[PROVIDED DATA]

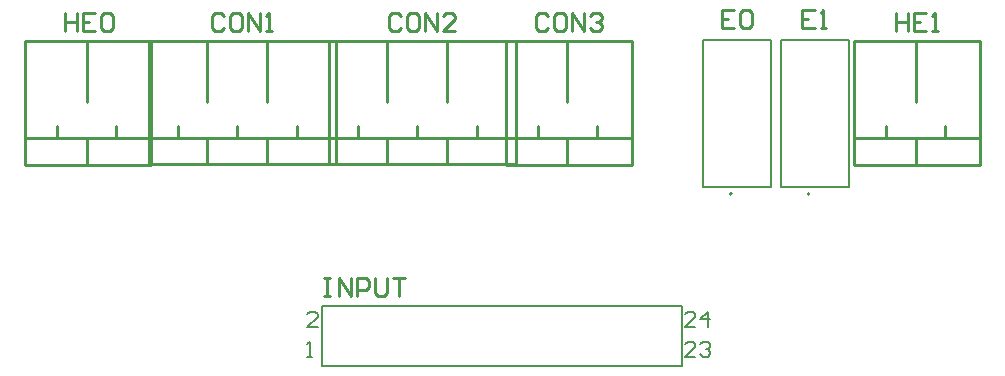
<source format=gto>
G04*
G04 #@! TF.GenerationSoftware,Altium Limited,Altium Designer,21.1.1 (26)*
G04*
G04 Layer_Color=65535*
%FSLAX42Y42*%
%MOMM*%
G71*
G04*
G04 #@! TF.SameCoordinates,281B101C-6917-4EE5-BD1B-C9311E42025A*
G04*
G04*
G04 #@! TF.FilePolarity,Positive*
G04*
G01*
G75*
%ADD10C,0.20*%
%ADD11C,0.25*%
%ADD12C,0.13*%
%ADD13C,0.20*%
D10*
X6210Y1836D02*
G03*
X6210Y1836I-10J0D01*
G01*
X6868D02*
G03*
X6868Y1836I-10J0D01*
G01*
X2743Y380D02*
X5791D01*
X2743Y888D02*
X5791D01*
X2743Y380D02*
Y888D01*
X5791Y380D02*
Y888D01*
D11*
X1516Y2310D02*
Y2410D01*
X2016Y2310D02*
Y2410D01*
X1766Y2089D02*
Y2310D01*
X1271D02*
X2858D01*
X1271Y2089D02*
Y3131D01*
X2858D01*
X1271Y2089D02*
X2858D01*
X1766Y2610D02*
Y3131D01*
X2274Y2610D02*
Y3131D01*
X2858Y2089D02*
Y3131D01*
X2274Y2089D02*
Y2310D01*
X2524D02*
Y2410D01*
X7514Y2310D02*
Y2410D01*
X8014Y2310D02*
Y2410D01*
X7764Y2077D02*
Y2310D01*
X7243D02*
X8310D01*
X7243Y2077D02*
Y3131D01*
X8310D01*
X8310Y2077D01*
X7243D02*
X8310D01*
X7764Y3131D02*
X7764Y2610D01*
X748Y3131D02*
X749Y2610D01*
X228Y2077D02*
X1295D01*
X1294Y3131D02*
X1295Y2077D01*
X228Y3131D02*
X1294D01*
X228Y2077D02*
Y3131D01*
Y2310D02*
X1295D01*
X749Y2077D02*
Y2310D01*
X999D02*
Y2410D01*
X499Y2310D02*
Y2410D01*
X3040Y2310D02*
Y2410D01*
X3540Y2310D02*
Y2410D01*
X3290Y2089D02*
Y2310D01*
X2795D02*
X4382D01*
X2795Y2089D02*
Y3131D01*
X4382D01*
X2795Y2089D02*
X4382D01*
X3290Y2610D02*
Y3131D01*
X3798Y2610D02*
Y3131D01*
X4382Y2089D02*
Y3131D01*
X3798Y2089D02*
Y2310D01*
X4048D02*
Y2410D01*
X4564Y2310D02*
Y2410D01*
X5064Y2310D02*
Y2410D01*
X4814Y2077D02*
Y2310D01*
X4293D02*
X5360D01*
X4293Y2077D02*
Y3131D01*
X5360D01*
X5360Y2077D01*
X4293D02*
X5360D01*
X4814Y2610D02*
Y3131D01*
X2757Y1124D02*
X2808D01*
X2783D01*
Y971D01*
X2757D01*
X2808D01*
X2884D02*
Y1124D01*
X2986Y971D01*
Y1124D01*
X3037Y971D02*
Y1124D01*
X3113D01*
X3138Y1098D01*
Y1048D01*
X3113Y1022D01*
X3037D01*
X3189Y1124D02*
Y997D01*
X3214Y971D01*
X3265D01*
X3290Y997D01*
Y1124D01*
X3341D02*
X3443D01*
X3392D01*
Y971D01*
X4651Y3346D02*
X4625Y3371D01*
X4575D01*
X4549Y3346D01*
Y3244D01*
X4575Y3219D01*
X4625D01*
X4651Y3244D01*
X4778Y3371D02*
X4727D01*
X4701Y3346D01*
Y3244D01*
X4727Y3219D01*
X4778D01*
X4803Y3244D01*
Y3346D01*
X4778Y3371D01*
X4854Y3219D02*
Y3371D01*
X4955Y3219D01*
Y3371D01*
X5006Y3346D02*
X5032Y3371D01*
X5082D01*
X5108Y3346D01*
Y3320D01*
X5082Y3295D01*
X5057D01*
X5082D01*
X5108Y3270D01*
Y3244D01*
X5082Y3219D01*
X5032D01*
X5006Y3244D01*
X3411Y3346D02*
X3386Y3371D01*
X3335D01*
X3310Y3346D01*
Y3244D01*
X3335Y3219D01*
X3386D01*
X3411Y3244D01*
X3538Y3371D02*
X3487D01*
X3462Y3346D01*
Y3244D01*
X3487Y3219D01*
X3538D01*
X3564Y3244D01*
Y3346D01*
X3538Y3371D01*
X3614Y3219D02*
Y3371D01*
X3716Y3219D01*
Y3371D01*
X3868Y3219D02*
X3767D01*
X3868Y3320D01*
Y3346D01*
X3843Y3371D01*
X3792D01*
X3767Y3346D01*
X1913D02*
X1887Y3371D01*
X1836D01*
X1811Y3346D01*
Y3244D01*
X1836Y3219D01*
X1887D01*
X1913Y3244D01*
X2040Y3371D02*
X1989D01*
X1963Y3346D01*
Y3244D01*
X1989Y3219D01*
X2040D01*
X2065Y3244D01*
Y3346D01*
X2040Y3371D01*
X2116Y3219D02*
Y3371D01*
X2217Y3219D01*
Y3371D01*
X2268Y3219D02*
X2319D01*
X2293D01*
Y3371D01*
X2268Y3346D01*
X6909Y3394D02*
X6807D01*
Y3242D01*
X6909D01*
X6807Y3318D02*
X6858D01*
X6960Y3242D02*
X7010D01*
X6985D01*
Y3394D01*
X6960Y3369D01*
X6228Y3394D02*
X6126D01*
Y3242D01*
X6228D01*
X6126Y3318D02*
X6177D01*
X6279Y3369D02*
X6304Y3394D01*
X6355D01*
X6380Y3369D01*
Y3267D01*
X6355Y3242D01*
X6304D01*
X6279Y3267D01*
Y3369D01*
X561Y3371D02*
Y3219D01*
Y3295D01*
X663D01*
Y3371D01*
Y3219D01*
X815Y3371D02*
X714D01*
Y3219D01*
X815D01*
X714Y3295D02*
X764D01*
X866Y3346D02*
X891Y3371D01*
X942D01*
X968Y3346D01*
Y3244D01*
X942Y3219D01*
X891D01*
X866Y3244D01*
Y3346D01*
X7602Y3371D02*
Y3219D01*
Y3295D01*
X7704D01*
Y3371D01*
Y3219D01*
X7856Y3371D02*
X7755D01*
Y3219D01*
X7856D01*
X7755Y3295D02*
X7805D01*
X7907Y3219D02*
X7958D01*
X7932D01*
Y3371D01*
X7907Y3346D01*
D12*
X6540Y1897D02*
Y3137D01*
X5965D02*
X6540D01*
X5965Y1897D02*
Y3137D01*
Y1897D02*
X6540D01*
X7197D02*
Y3137D01*
X6622D02*
X7197D01*
X6622Y1897D02*
Y3137D01*
Y1897D02*
X7197D01*
D13*
X5901Y711D02*
X5816D01*
X5901Y795D01*
Y816D01*
X5880Y838D01*
X5838D01*
X5816Y816D01*
X6007Y711D02*
Y838D01*
X5943Y774D01*
X6028D01*
X5901Y457D02*
X5816D01*
X5901Y541D01*
Y562D01*
X5880Y584D01*
X5838D01*
X5816Y562D01*
X5943D02*
X5965Y584D01*
X6007D01*
X6028Y562D01*
Y541D01*
X6007Y520D01*
X5986D01*
X6007D01*
X6028Y499D01*
Y478D01*
X6007Y457D01*
X5965D01*
X5943Y478D01*
X2701Y711D02*
X2616D01*
X2701Y795D01*
Y816D01*
X2679Y838D01*
X2637D01*
X2616Y816D01*
Y457D02*
X2658D01*
X2637D01*
Y584D01*
X2616Y562D01*
M02*

</source>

[/PROVIDED DATA]

__WORK ITEM__:
Any picture found in the data is to be skipped while the rest is copied exactly.

__SOLUTION__:
<source format=gto>
G04*
G04 #@! TF.GenerationSoftware,Altium Limited,Altium Designer,21.1.1 (26)*
G04*
G04 Layer_Color=65535*
%FSLAX42Y42*%
%MOMM*%
G71*
G04*
G04 #@! TF.SameCoordinates,281B101C-6917-4EE5-BD1B-C9311E42025A*
G04*
G04*
G04 #@! TF.FilePolarity,Positive*
G04*
G01*
G75*
%ADD10C,0.20*%
%ADD11C,0.25*%
%ADD12C,0.13*%
%ADD13C,0.20*%
D10*
X6210Y1836D02*
G03*
X6210Y1836I-10J0D01*
G01*
X6868D02*
G03*
X6868Y1836I-10J0D01*
G01*
X2743Y380D02*
X5791D01*
X2743Y888D02*
X5791D01*
X2743Y380D02*
Y888D01*
X5791Y380D02*
Y888D01*
D11*
X1516Y2310D02*
Y2410D01*
X2016Y2310D02*
Y2410D01*
X1766Y2089D02*
Y2310D01*
X1271D02*
X2858D01*
X1271Y2089D02*
Y3131D01*
X2858D01*
X1271Y2089D02*
X2858D01*
X1766Y2610D02*
Y3131D01*
X2274Y2610D02*
Y3131D01*
X2858Y2089D02*
Y3131D01*
X2274Y2089D02*
Y2310D01*
X2524D02*
Y2410D01*
X7514Y2310D02*
Y2410D01*
X8014Y2310D02*
Y2410D01*
X7764Y2077D02*
Y2310D01*
X7243D02*
X8310D01*
X7243Y2077D02*
Y3131D01*
X8310D01*
X8310Y2077D01*
X7243D02*
X8310D01*
X7764Y3131D02*
X7764Y2610D01*
X748Y3131D02*
X749Y2610D01*
X228Y2077D02*
X1295D01*
X1294Y3131D02*
X1295Y2077D01*
X228Y3131D02*
X1294D01*
X228Y2077D02*
Y3131D01*
Y2310D02*
X1295D01*
X749Y2077D02*
Y2310D01*
X999D02*
Y2410D01*
X499Y2310D02*
Y2410D01*
X3040Y2310D02*
Y2410D01*
X3540Y2310D02*
Y2410D01*
X3290Y2089D02*
Y2310D01*
X2795D02*
X4382D01*
X2795Y2089D02*
Y3131D01*
X4382D01*
X2795Y2089D02*
X4382D01*
X3290Y2610D02*
Y3131D01*
X3798Y2610D02*
Y3131D01*
X4382Y2089D02*
Y3131D01*
X3798Y2089D02*
Y2310D01*
X4048D02*
Y2410D01*
X4564Y2310D02*
Y2410D01*
X5064Y2310D02*
Y2410D01*
X4814Y2077D02*
Y2310D01*
X4293D02*
X5360D01*
X4293Y2077D02*
Y3131D01*
X5360D01*
X5360Y2077D01*
X4293D02*
X5360D01*
X4814Y2610D02*
Y3131D01*
X2757Y1124D02*
X2808D01*
X2783D01*
Y971D01*
X2757D01*
X2808D01*
X2884D02*
Y1124D01*
X2986Y971D01*
Y1124D01*
X3037Y971D02*
Y1124D01*
X3113D01*
X3138Y1098D01*
Y1048D01*
X3113Y1022D01*
X3037D01*
X3189Y1124D02*
Y997D01*
X3214Y971D01*
X3265D01*
X3290Y997D01*
Y1124D01*
X3341D02*
X3443D01*
X3392D01*
Y971D01*
X4651Y3346D02*
X4625Y3371D01*
X4575D01*
X4549Y3346D01*
Y3244D01*
X4575Y3219D01*
X4625D01*
X4651Y3244D01*
X4778Y3371D02*
X4727D01*
X4701Y3346D01*
Y3244D01*
X4727Y3219D01*
X4778D01*
X4803Y3244D01*
Y3346D01*
X4778Y3371D01*
X4854Y3219D02*
Y3371D01*
X4955Y3219D01*
Y3371D01*
X5006Y3346D02*
X5032Y3371D01*
X5082D01*
X5108Y3346D01*
Y3320D01*
X5082Y3295D01*
X5057D01*
X5082D01*
X5108Y3270D01*
Y3244D01*
X5082Y3219D01*
X5032D01*
X5006Y3244D01*
X3411Y3346D02*
X3386Y3371D01*
X3335D01*
X3310Y3346D01*
Y3244D01*
X3335Y3219D01*
X3386D01*
X3411Y3244D01*
X3538Y3371D02*
X3487D01*
X3462Y3346D01*
Y3244D01*
X3487Y3219D01*
X3538D01*
X3564Y3244D01*
Y3346D01*
X3538Y3371D01*
X3614Y3219D02*
Y3371D01*
X3716Y3219D01*
Y3371D01*
X3868Y3219D02*
X3767D01*
X3868Y3320D01*
Y3346D01*
X3843Y3371D01*
X3792D01*
X3767Y3346D01*
X1913D02*
X1887Y3371D01*
X1836D01*
X1811Y3346D01*
Y3244D01*
X1836Y3219D01*
X1887D01*
X1913Y3244D01*
X2040Y3371D02*
X1989D01*
X1963Y3346D01*
Y3244D01*
X1989Y3219D01*
X2040D01*
X2065Y3244D01*
Y3346D01*
X2040Y3371D01*
X2116Y3219D02*
Y3371D01*
X2217Y3219D01*
Y3371D01*
X2268Y3219D02*
X2319D01*
X2293D01*
Y3371D01*
X2268Y3346D01*
X6909Y3394D02*
X6807D01*
Y3242D01*
X6909D01*
X6807Y3318D02*
X6858D01*
X6960Y3242D02*
X7010D01*
X6985D01*
Y3394D01*
X6960Y3369D01*
X6228Y3394D02*
X6126D01*
Y3242D01*
X6228D01*
X6126Y3318D02*
X6177D01*
X6279Y3369D02*
X6304Y3394D01*
X6355D01*
X6380Y3369D01*
Y3267D01*
X6355Y3242D01*
X6304D01*
X6279Y3267D01*
Y3369D01*
X561Y3371D02*
Y3219D01*
Y3295D01*
X663D01*
Y3371D01*
Y3219D01*
X815Y3371D02*
X714D01*
Y3219D01*
X815D01*
X714Y3295D02*
X764D01*
X866Y3346D02*
X891Y3371D01*
X942D01*
X968Y3346D01*
Y3244D01*
X942Y3219D01*
X891D01*
X866Y3244D01*
Y3346D01*
X7602Y3371D02*
Y3219D01*
Y3295D01*
X7704D01*
Y3371D01*
Y3219D01*
X7856Y3371D02*
X7755D01*
Y3219D01*
X7856D01*
X7755Y3295D02*
X7805D01*
X7907Y3219D02*
X7958D01*
X7932D01*
Y3371D01*
X7907Y3346D01*
D12*
X6540Y1897D02*
Y3137D01*
X5965D02*
X6540D01*
X5965Y1897D02*
Y3137D01*
Y1897D02*
X6540D01*
X7197D02*
Y3137D01*
X6622D02*
X7197D01*
X6622Y1897D02*
Y3137D01*
Y1897D02*
X7197D01*
D13*
X5901Y711D02*
X5816D01*
X5901Y795D01*
Y816D01*
X5880Y838D01*
X5838D01*
X5816Y816D01*
X6007Y711D02*
Y838D01*
X5943Y774D01*
X6028D01*
X5901Y457D02*
X5816D01*
X5901Y541D01*
Y562D01*
X5880Y584D01*
X5838D01*
X5816Y562D01*
X5943D02*
X5965Y584D01*
X6007D01*
X6028Y562D01*
Y541D01*
X6007Y520D01*
X5986D01*
X6007D01*
X6028Y499D01*
Y478D01*
X6007Y457D01*
X5965D01*
X5943Y478D01*
X2701Y711D02*
X2616D01*
X2701Y795D01*
Y816D01*
X2679Y838D01*
X2637D01*
X2616Y816D01*
Y457D02*
X2658D01*
X2637D01*
Y584D01*
X2616Y562D01*
M02*

</source>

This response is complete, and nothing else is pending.